Little Changes in Hearing Can Impact Your Brain

Woman doing crossword puzzle and wearing hearing aid to improve her brain.

Your brain develops differently than it normally would if you’re born with loss of hearing. Does that surprise you? That’s because our ideas about the brain aren’t always valid. Your mind, you believe, is a static thing: it only changes because of damage or trauma. But brains are in fact more dynamic than that.

Hearing Affects Your Brain

Most people have heard that when one sense diminishes the others get more powerful. Vision is the most well known instance: as you begin to lose your vision, your hearing and smell and taste will become super powerful as a counterbalance.

There could be some truth to this but it hasn’t been confirmed scientifically. Because hearing loss, for example, can and does alter the sensory architecture of your brain. At least we know that occurs in children, how much we can apply this to adults is uncertain.

CT scans and other research on children with loss of hearing reveal that their brains physically alter their structures, changing the hearing centers of the brain to visual centers.

The newest studies have gone on to discover that the brain’s architecture can be influenced by even slight loss of hearing.

How The Brain is Changed by Hearing Loss

A certain amount of brainpower is committed to each sense when they are all functioning. The interpretation of touch, or taste, or vision and so on, all make use of a specific amount of brain space. When your young, your brain is extremely pliable and that’s when these pathways are being formed and this architecture is being set up.

It’s already been confirmed that the brain modified its structure in children with high degrees of hearing loss. The space that would usually be dedicated to hearing is instead reconfigured to better help with visual cognition.
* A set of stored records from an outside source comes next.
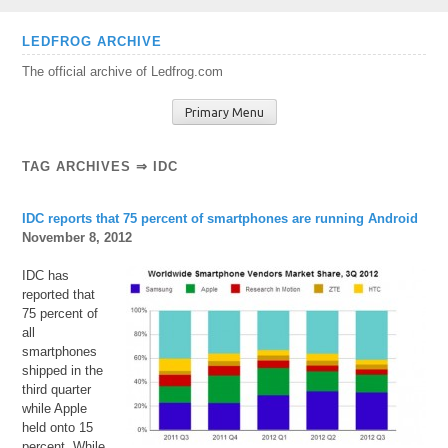
Skip
LEDFROG ARCHIVE
to
The official archive of Ledfrog.com
content
Primary Menu
TAG ARCHIVES ⇒ IDC
IDC reports that 75 percent of smartphones are running Android
November 8, 2012
IDC has
reported that
75 percent of
all
smartphones
shipped in the
third quarter
while Apple
held onto 15
percent. While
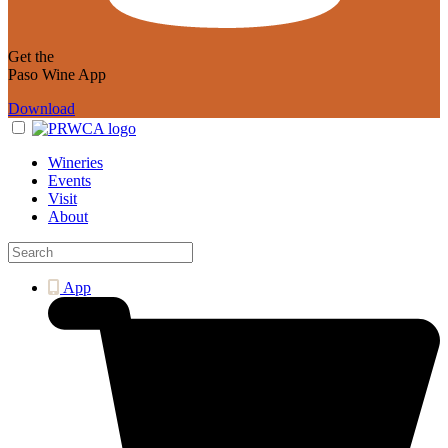
Get the
Paso Wine App
Download
Wineries
Events
Visit
About
App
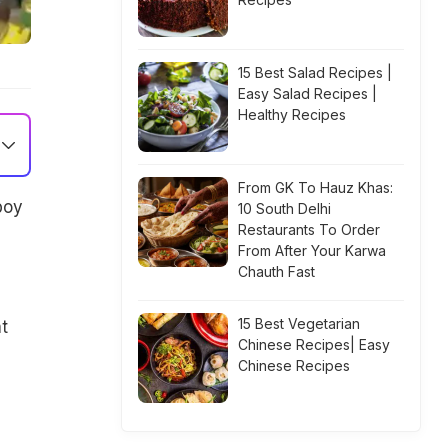
15 Best Salad Recipes |
Easy Salad Recipes |
Healthy Recipes
From GK To Hauz Khas:
boy
10 South Delhi
Restaurants To Order
From After Your Karwa
Chauth Fast
15 Best Vegetarian
t
Chinese Recipes| Easy
Chinese Recipes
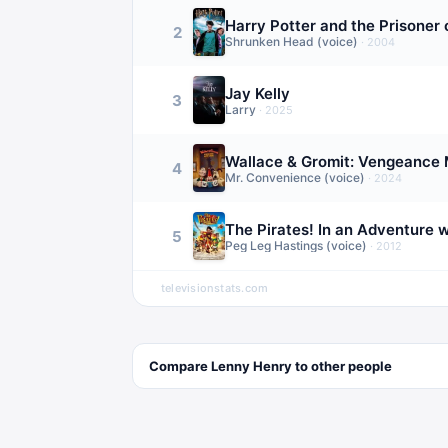
Harry Potter and the Prisoner
2
Shrunken Head (voice)
·
2004
Jay Kelly
3
Larry
·
2025
Wallace & Gromit: Vengeance 
4
Mr. Convenience (voice)
·
2024
The Pirates! In an Adventure w
5
Peg Leg Hastings (voice)
·
2012
televisionstats.com
Compare
Lenny Henry
to other
people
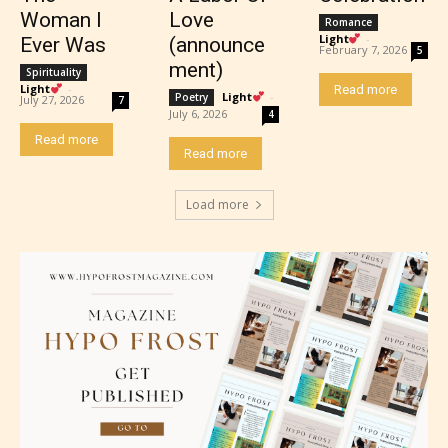
Woman I
Love
Romance
Light
-
Ever Was
(announce
February 7, 2026
5
ment)
Spirituality
Light
-
Read more
Light
-
Poetry
July 27, 2026
7
July 6, 2026
4
Mature (17+)
Read more
Read more
Content generally suitable for 17 years and older.
Load more
May contain intense violence, mild sexual content,
and / or use of strong language.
Whichever senses supply the most information is where the brain devotes most of its resources.

Mild to Moderate Hearing Loss Also Triggers Changes

Children who suffer from mild to moderate loss of hearing, surprisingly, have also been seen to show these same rearrangements.

To be clear, these changes in the brain aren’t going to produce substantial behavioral changes and they won’t lead to superpowers. Helping people adjust to hearing loss appears to be a more accurate interpretation.
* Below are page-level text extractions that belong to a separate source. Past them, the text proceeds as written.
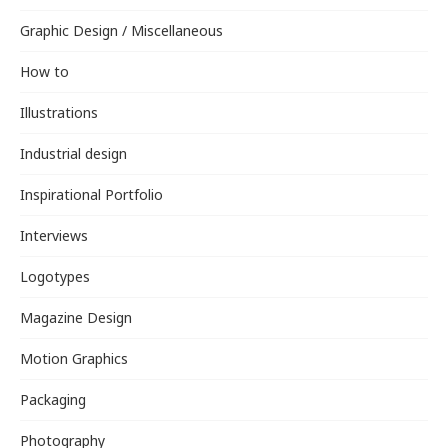
Graphic Design / Miscellaneous
How to
Illustrations
Industrial design
Inspirational Portfolio
Interviews
Logotypes
Magazine Design
Motion Graphics
Packaging
Photography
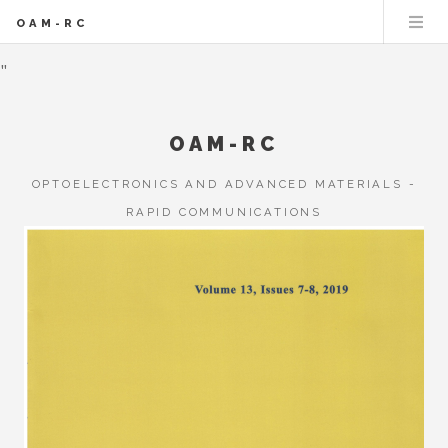
OAM-RC
"
OAM-RC
OPTOELECTRONICS AND ADVANCED MATERIALS -
RAPID COMMUNICATIONS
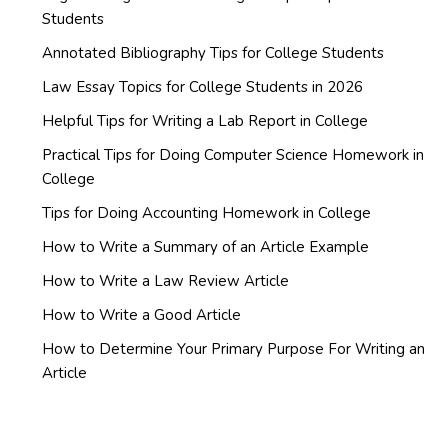
Students
Annotated Bibliography Tips for College Students
Law Essay Topics for College Students in 2026
Helpful Tips for Writing a Lab Report in College
Practical Tips for Doing Computer Science Homework in
College
Tips for Doing Accounting Homework in College
How to Write a Summary of an Article Example
How to Write a Law Review Article
How to Write a Good Article
How to Determine Your Primary Purpose For Writing an
Article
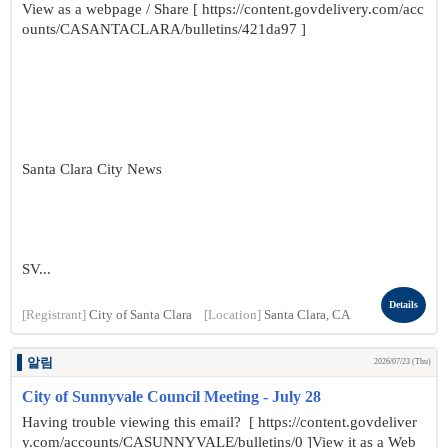
View as a webpage / Share [ https://content.govdelivery.com/acc
ounts/CASANTACLARA/bulletins/421da97 ]
Santa Clara City News
SV...
Details
[Registrant]
City of Santa Clara
[Location]
Santa Clara, CA
알림
2026/07/23 (Thu)
City of Sunnyvale Council Meeting - July 28
Having trouble viewing this email? [ https://content.govdeliver
y.com/accounts/CASUNNYVALE/bulletins/0 ]View it as a Web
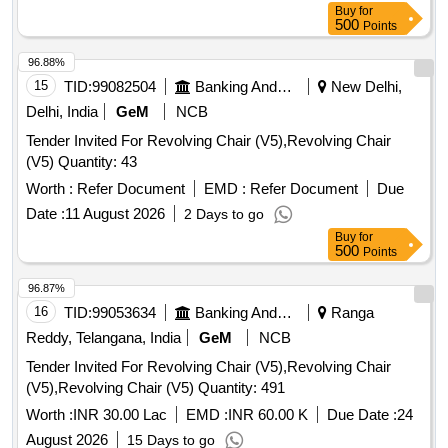
Buy
for
500
Points
96.88%
15
TID:
99082504
Banking And Mutual Funds And Leasings
New Delhi,
Delhi, India
GeM
NCB
Tender Invited For Revolving Chair (V5),Revolving Chair
(V5) Quantity: 43
Worth :
Refer Document
EMD :
Refer Document
Due
Date :
11 August 2026
2 Days to go
Buy
for
500
Points
96.87%
16
TID:
99053634
Banking And Mutual Funds And Leasings
Ranga
Reddy, Telangana, India
GeM
NCB
Tender Invited For Revolving Chair (V5),Revolving Chair
(V5),Revolving Chair (V5) Quantity: 491
Worth :
INR 30.00 Lac
EMD :
INR 60.00 K
Due Date :
24
August 2026
15 Days to go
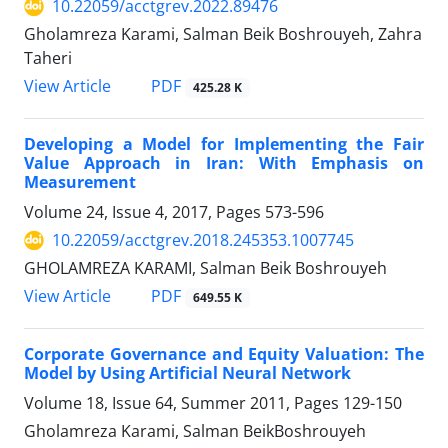
10.22059/acctgrev.2022.89476
Gholamreza Karami, Salman Beik Boshrouyeh, Zahra
Taheri
PDF
View Article
425.28 K
Developing a Model for Implementing the Fair
Value Approach in Iran: With Emphasis on
Measurement
Volume 24, Issue 4, 2017, Pages
573-596
10.22059/acctgrev.2018.245353.1007745
GHOLAMREZA KARAMI, Salman Beik Boshrouyeh
PDF
View Article
649.55 K
Corporate Governance and Equity Valuation: The
Model by Using Artificial Neural Network
Volume 18, Issue 64, Summer 2011, Pages
129-150
Gholamreza Karami, Salman BeikBoshrouyeh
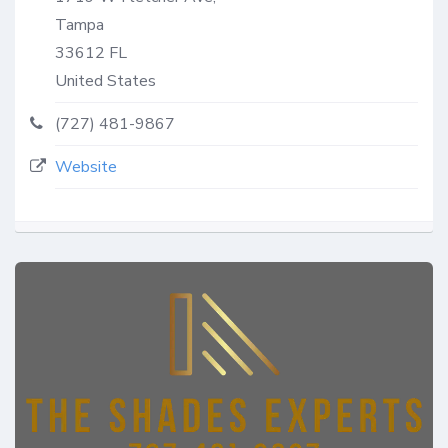
Tampa
33612
FL
United States
(727) 481-9867
Website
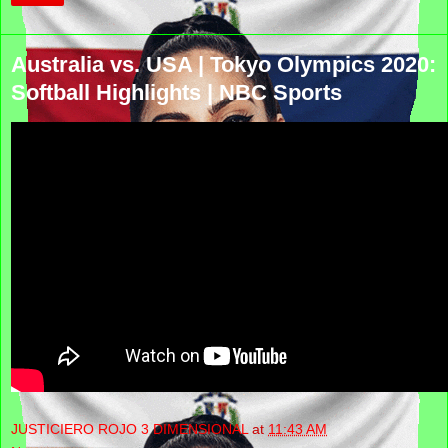
Australia vs. USA | Tokyo Olympics 2020:
Softball Highlights | NBC Sports
JUSTICIERO ROJO 3 DIMENSIONAL
at
11:43 AM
A Long and Strong Relationship

The alteration in the brains of children certainly has far reaching consequences. The great majority of people living with loss of hearing are adults, and the hearing loss in general is commonly a result of long-term noise or age-related damage. Is hearing loss modifying their brains, too?

Noise damage, based on some evidence, can actually trigger inflammation in particular regions of the brain. Other evidence has connected neglected hearing loss with higher risks for dementia, depression, and anxiety. So although it’s not certain if the other senses are modified by hearing loss we are sure it alters the brain.

Individuals from around the country have anecdotally backed this up.

The Impact of Hearing Loss on Your Overall Health

That hearing loss can have such a major influence on the brain is more than simple superficial information. It calls attention to all of the vital and intrinsic connections between your senses and your brain.

When loss of hearing develops, there are usually considerable and obvious mental health impacts. Being mindful of those impacts can help you prepare for them. And being prepared will help you take steps to preserve your quality of life.

Many factors will define how much your hearing loss will physically modify your brain (including how old you are, older brains usually firm up that architecture and new neural pathways are harder to establish as a result). But regardless of your age or how serious your hearing loss is, untreated hearing loss will absolutely have an effect on your brain.

The site information is for educational and informational purposes only and does not constitute medical advice. To receive personalized advice or treatment, schedule an appointment.